- Request -
An exact transcription of every record is needed, leaving out the pictures.

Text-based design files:

··········

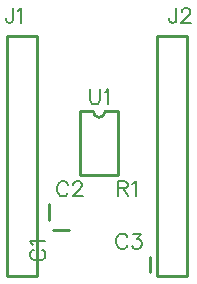
<source format=gto>
G04 DipTrace 3.0.0.2*
G04 gerber_files.gto*
%MOIN*%
G04 #@! TF.FileFunction,Legend,Top*
G04 #@! TF.Part,Single*
%ADD10C,0.009843*%
%ADD36C,0.00772*%
%FSLAX26Y26*%
G04*
G70*
G90*
G75*
G01*
G04 TopSilk*
%LPD*%
X573322Y585344D2*
D10*
X624463D1*
X557533Y618403D2*
Y669545D1*
X896475Y494563D2*
Y443421D1*
X662582Y979423D2*
Y766823D1*
X788554Y979423D2*
Y766823D1*
X662582D2*
X788554D1*
X662582Y979423D2*
X705880D1*
X745257D2*
X788554D1*
X705880D2*
G03X745257Y979423I19689J23D01*
G01*
X417654Y431527D2*
X517656D1*
Y1231454D1*
X417654D1*
Y431527D1*
X1017754Y1231689D2*
X917752D1*
Y431762D1*
X1017754D1*
Y1231689D1*
X508080Y518686D2*
D36*
X503327Y516309D1*
X498518Y511501D1*
X496142Y506748D1*
Y497186D1*
X498518Y492378D1*
X503327Y487624D1*
X508080Y485193D1*
X515265Y482816D1*
X527259D1*
X534388Y485193D1*
X539197Y487624D1*
X543950Y492378D1*
X546382Y497186D1*
Y506748D1*
X543950Y511501D1*
X539197Y516309D1*
X534388Y518686D1*
X505759Y534125D2*
X503327Y538934D1*
X496197Y546119D1*
X546382D1*
X621878Y734786D2*
X619502Y739539D1*
X614693Y744348D1*
X609940Y746724D1*
X600378D1*
X595570Y744348D1*
X590817Y739539D1*
X588385Y734786D1*
X586008Y727601D1*
Y715608D1*
X588385Y708478D1*
X590817Y703669D1*
X595570Y698916D1*
X600378Y696484D1*
X609940D1*
X614693Y698916D1*
X619502Y703669D1*
X621878Y708478D1*
X639749Y734731D2*
Y737107D1*
X642126Y741916D1*
X644502Y744293D1*
X649311Y746669D1*
X658872D1*
X663626Y744293D1*
X666002Y741916D1*
X668434Y737107D1*
Y732354D1*
X666002Y727546D1*
X661249Y720416D1*
X637317Y696484D1*
X670811D1*
X819067Y559805D2*
X816691Y564558D1*
X811882Y569366D1*
X807129Y571743D1*
X797567D1*
X792759Y569366D1*
X788006Y564558D1*
X785574Y559805D1*
X783197Y552620D1*
Y540626D1*
X785574Y533496D1*
X788006Y528688D1*
X792759Y523935D1*
X797567Y521503D1*
X807129D1*
X811882Y523935D1*
X816691Y528688D1*
X819067Y533496D1*
X839315Y571687D2*
X865568D1*
X851253Y552564D1*
X858438D1*
X863191Y550188D1*
X865568Y547811D1*
X868000Y540626D1*
Y535873D1*
X865568Y528688D1*
X860815Y523879D1*
X853630Y521503D1*
X846445D1*
X839315Y523879D1*
X836938Y526311D1*
X834506Y531064D1*
X787251Y722793D2*
X808751D1*
X815936Y725225D1*
X818368Y727601D1*
X820744Y732354D1*
Y737163D1*
X818368Y741916D1*
X815936Y744348D1*
X808751Y746724D1*
X787251D1*
Y696484D1*
X803998Y722793D2*
X820744Y696484D1*
X836183Y737107D2*
X840992Y739539D1*
X848177Y746669D1*
Y696484D1*
X695105Y1052646D2*
Y1016776D1*
X697482Y1009591D1*
X702290Y1004838D1*
X709475Y1002406D1*
X714228D1*
X721414Y1004838D1*
X726222Y1009591D1*
X728599Y1016776D1*
Y1052646D1*
X744038Y1043029D2*
X748846Y1045461D1*
X756031Y1052591D1*
Y1002406D1*
X438445Y1323612D2*
Y1285365D1*
X436068Y1278180D1*
X433637Y1275803D1*
X428883Y1273372D1*
X424075D1*
X419322Y1275803D1*
X416945Y1278180D1*
X414513Y1285365D1*
Y1290118D1*
X453884Y1313995D2*
X458693Y1316426D1*
X465878Y1323556D1*
Y1273372D1*
X982712Y1323846D2*
Y1285600D1*
X980336Y1278415D1*
X977904Y1276038D1*
X973151Y1273606D1*
X968342D1*
X963589Y1276038D1*
X961212Y1278415D1*
X958780Y1285600D1*
Y1290353D1*
X1000583Y1311853D2*
Y1314230D1*
X1002960Y1319038D1*
X1005336Y1321415D1*
X1010145Y1323791D1*
X1019707D1*
X1024460Y1321415D1*
X1026836Y1319038D1*
X1029268Y1314230D1*
Y1309476D1*
X1026836Y1304668D1*
X1022083Y1297538D1*
X998151Y1273606D1*
X1031645D1*
M02*

</source>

··········

- Task answer -
<source format=gto>
G04 DipTrace 3.0.0.2*
G04 gerber_files.gto*
%MOIN*%
G04 #@! TF.FileFunction,Legend,Top*
G04 #@! TF.Part,Single*
%ADD10C,0.009843*%
%ADD36C,0.00772*%
%FSLAX26Y26*%
G04*
G70*
G90*
G75*
G01*
G04 TopSilk*
%LPD*%
X573322Y585344D2*
D10*
X624463D1*
X557533Y618403D2*
Y669545D1*
X896475Y494563D2*
Y443421D1*
X662582Y979423D2*
Y766823D1*
X788554Y979423D2*
Y766823D1*
X662582D2*
X788554D1*
X662582Y979423D2*
X705880D1*
X745257D2*
X788554D1*
X705880D2*
G03X745257Y979423I19689J23D01*
G01*
X417654Y431527D2*
X517656D1*
Y1231454D1*
X417654D1*
Y431527D1*
X1017754Y1231689D2*
X917752D1*
Y431762D1*
X1017754D1*
Y1231689D1*
X508080Y518686D2*
D36*
X503327Y516309D1*
X498518Y511501D1*
X496142Y506748D1*
Y497186D1*
X498518Y492378D1*
X503327Y487624D1*
X508080Y485193D1*
X515265Y482816D1*
X527259D1*
X534388Y485193D1*
X539197Y487624D1*
X543950Y492378D1*
X546382Y497186D1*
Y506748D1*
X543950Y511501D1*
X539197Y516309D1*
X534388Y518686D1*
X505759Y534125D2*
X503327Y538934D1*
X496197Y546119D1*
X546382D1*
X621878Y734786D2*
X619502Y739539D1*
X614693Y744348D1*
X609940Y746724D1*
X600378D1*
X595570Y744348D1*
X590817Y739539D1*
X588385Y734786D1*
X586008Y727601D1*
Y715608D1*
X588385Y708478D1*
X590817Y703669D1*
X595570Y698916D1*
X600378Y696484D1*
X609940D1*
X614693Y698916D1*
X619502Y703669D1*
X621878Y708478D1*
X639749Y734731D2*
Y737107D1*
X642126Y741916D1*
X644502Y744293D1*
X649311Y746669D1*
X658872D1*
X663626Y744293D1*
X666002Y741916D1*
X668434Y737107D1*
Y732354D1*
X666002Y727546D1*
X661249Y720416D1*
X637317Y696484D1*
X670811D1*
X819067Y559805D2*
X816691Y564558D1*
X811882Y569366D1*
X807129Y571743D1*
X797567D1*
X792759Y569366D1*
X788006Y564558D1*
X785574Y559805D1*
X783197Y552620D1*
Y540626D1*
X785574Y533496D1*
X788006Y528688D1*
X792759Y523935D1*
X797567Y521503D1*
X807129D1*
X811882Y523935D1*
X816691Y528688D1*
X819067Y533496D1*
X839315Y571687D2*
X865568D1*
X851253Y552564D1*
X858438D1*
X863191Y550188D1*
X865568Y547811D1*
X868000Y540626D1*
Y535873D1*
X865568Y528688D1*
X860815Y523879D1*
X853630Y521503D1*
X846445D1*
X839315Y523879D1*
X836938Y526311D1*
X834506Y531064D1*
X787251Y722793D2*
X808751D1*
X815936Y725225D1*
X818368Y727601D1*
X820744Y732354D1*
Y737163D1*
X818368Y741916D1*
X815936Y744348D1*
X808751Y746724D1*
X787251D1*
Y696484D1*
X803998Y722793D2*
X820744Y696484D1*
X836183Y737107D2*
X840992Y739539D1*
X848177Y746669D1*
Y696484D1*
X695105Y1052646D2*
Y1016776D1*
X697482Y1009591D1*
X702290Y1004838D1*
X709475Y1002406D1*
X714228D1*
X721414Y1004838D1*
X726222Y1009591D1*
X728599Y1016776D1*
Y1052646D1*
X744038Y1043029D2*
X748846Y1045461D1*
X756031Y1052591D1*
Y1002406D1*
X438445Y1323612D2*
Y1285365D1*
X436068Y1278180D1*
X433637Y1275803D1*
X428883Y1273372D1*
X424075D1*
X419322Y1275803D1*
X416945Y1278180D1*
X414513Y1285365D1*
Y1290118D1*
X453884Y1313995D2*
X458693Y1316426D1*
X465878Y1323556D1*
Y1273372D1*
X982712Y1323846D2*
Y1285600D1*
X980336Y1278415D1*
X977904Y1276038D1*
X973151Y1273606D1*
X968342D1*
X963589Y1276038D1*
X961212Y1278415D1*
X958780Y1285600D1*
Y1290353D1*
X1000583Y1311853D2*
Y1314230D1*
X1002960Y1319038D1*
X1005336Y1321415D1*
X1010145Y1323791D1*
X1019707D1*
X1024460Y1321415D1*
X1026836Y1319038D1*
X1029268Y1314230D1*
Y1309476D1*
X1026836Y1304668D1*
X1022083Y1297538D1*
X998151Y1273606D1*
X1031645D1*
M02*

</source>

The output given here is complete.